20 Things parents of angels wish you would remember

I just came across this and really liked it so I wanted to share it. I have starred the ones that don't bother me but I still wanted to include them in case yall wanted to share this with someone else.

20 Things parents of angels wish you would remember
1)I wish you would not be afraid to mention my baby. The truth is just because you never say my baby doesn't mean he doesn't deserve your recognition.
2)I wish that if we did talk about my baby and I cried you didn't think it was because you have hurt me by mentioning him. The truth is I need to cry and talk about my baby with you. Crying and emotional outbursts help me heal.
3)I wish that you could talk about my baby more than once. The truth is if you do, it reassures me that you haven't forgotten him and that you do care and understand.
4)I wish you wouldn't think that I don't want to talk about my baby. The truth is that I love my baby and need to talk about him.
5)I wish you could tell me you are sorry my baby has died and that you are thinking of me. The truth is it tells me you care.
6)I wish you wouldn't think what has happened is one big bad memory for me. The truth is the memory of my baby, the love I feel for my baby, the dreams I had and the memories I have created for my baby are all loving memories. Yes, there are bad memories too but please understand that it's not all like that.
7)I wish you wouldn't pretend that my baby never existed. The truth is we both know I had a baby growing inside of me.
8)I wish you wouldn't judge me because I am not acting the way you think I should be. The truth is grief is a very personal thing and we are all different people who deal with things differently.
9)I wish you wouldn't think if I have a good day I'm "over it" or if I have a bad day I am being unreasonable because you think I should be over it. The truth is there is no "normal" way for me to act.
10)I wish you wouldn't stay away from me. The truth is losing my baby doesn't mean I'm contagious. By staying away you make me feel isolated, confused and like it's my fault.
11) I wish you wouldn't expect my grief to be "over and done with" in a few weeks, months, or years for that matter. The truth is that it may get easier with time but I will never be "over this".
12) I wish you wouldn't think that my baby wasn't a real baby and it was blood and tissue or a fetus. The truth is my baby was a human life. He had a soul, heart, body, legs, arms and face. I have seen my baby's body and face. My baby was a real person.
13) My baby's birthday, Mothers Day, celebration times, the day my baby died and the day my baby was delivered are all important and sad days for me. The truth is I wish you could tell me by words or by letter you are thinking of me on these days.
14)I wish you would understand that losing my baby has changed me. The truth is I am not the same person I was before and will never be that person again. If you keep waiting for me to get back to "normal" you will stay frustrated. I am a new person with new thoughts, dreams, beliefs and values. Please try to get to know the real me --- maybe you'll still like me.
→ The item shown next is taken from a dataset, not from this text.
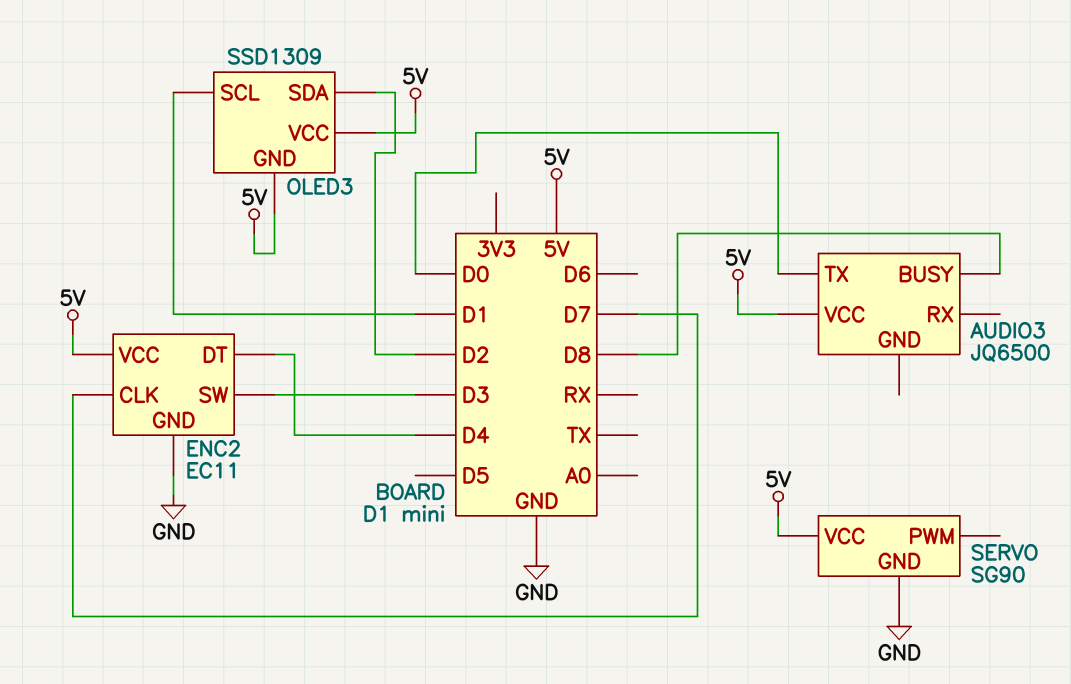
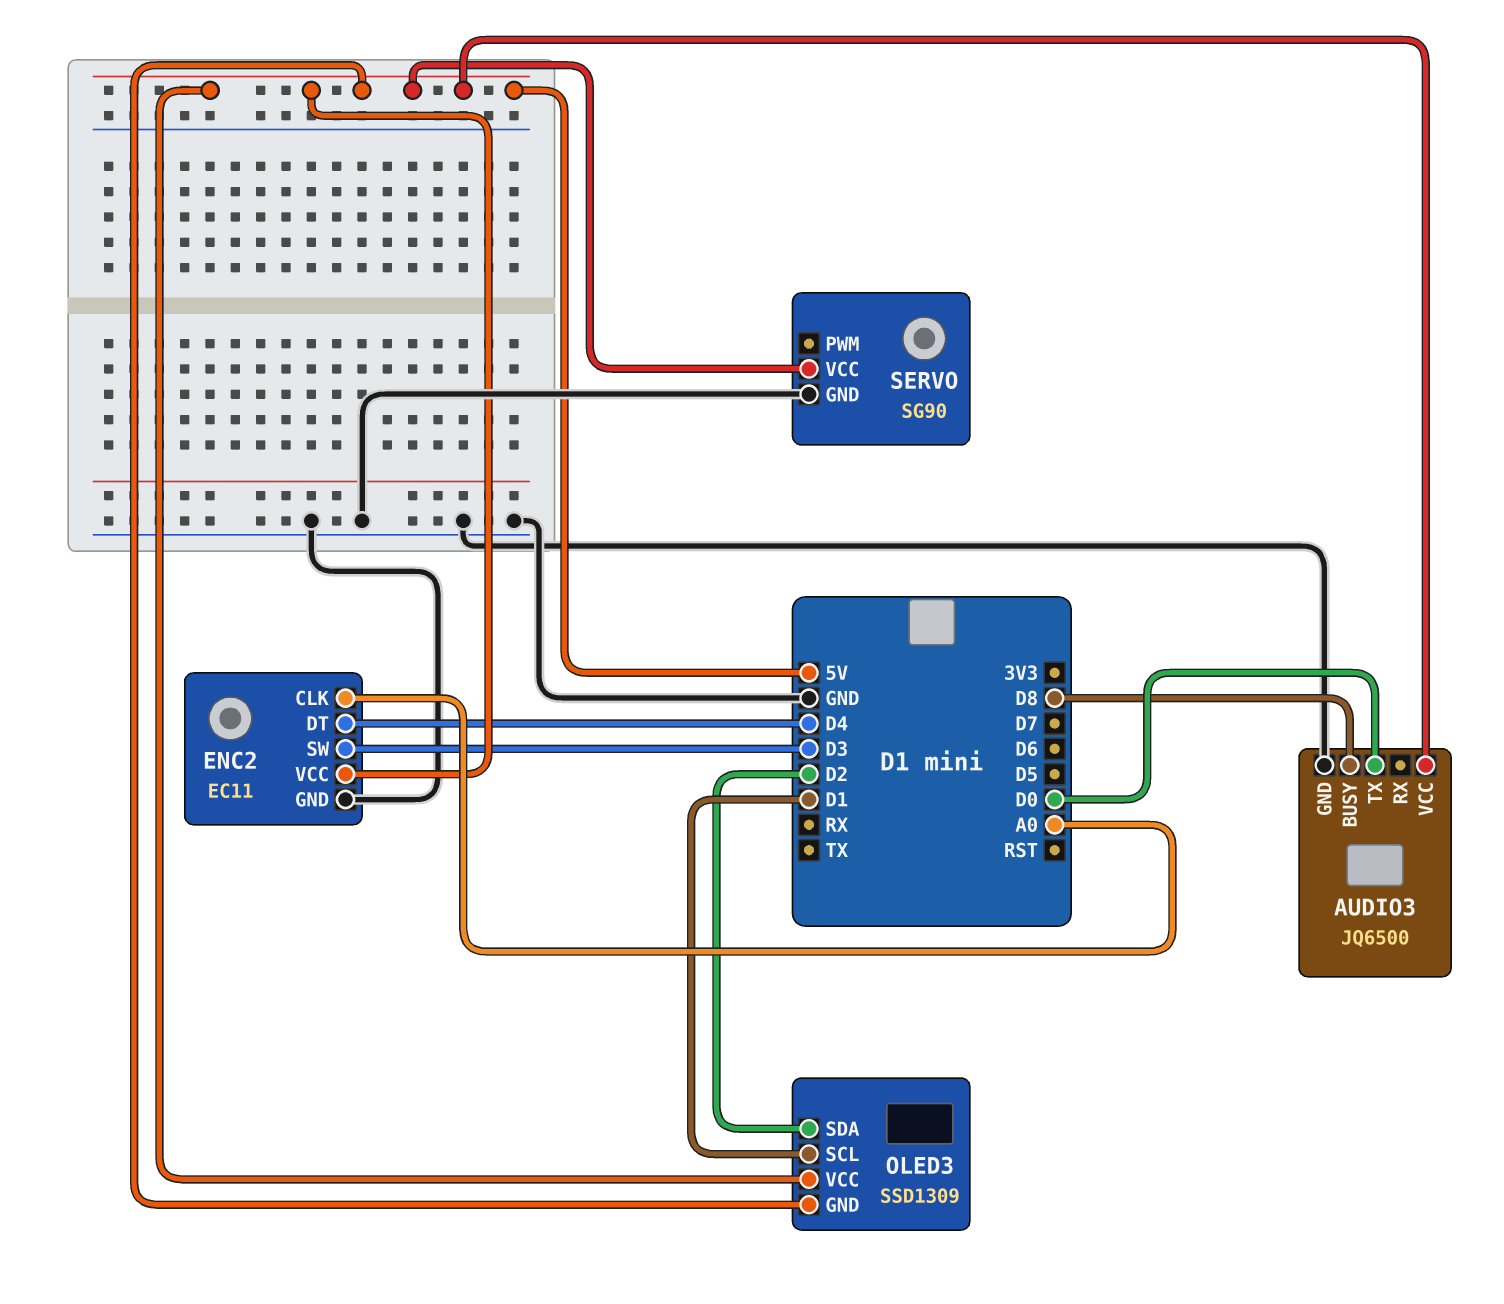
AUDIO3 pin GND: none -> GND
ENC2 pin CLK: D7 -> A0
15) I wish you wouldn't tell me to have another baby. The truth is that I want the baby I lost and no other baby can replace him. Babies aren't interchangeable.
16) I wish you wouldn't feel awkward or uncomfortable talking about my baby or being near me. When you do, I can see it. The truth is it's not fair to make me feel uncomfortable just because you do.
17) I wish you wouldn't think that you'll keep away because all my friends and family will be there for me. The truth is, everyone thinks the same thing and I am often left with no one.
18) I wish you would understand that being around pregnant women is uncomfortable for me.*
19)I wish you wouldn't say that it's natures way of telling me something was wrong with my baby. The truth is my baby was perfect to me no matter what you think nature is saying.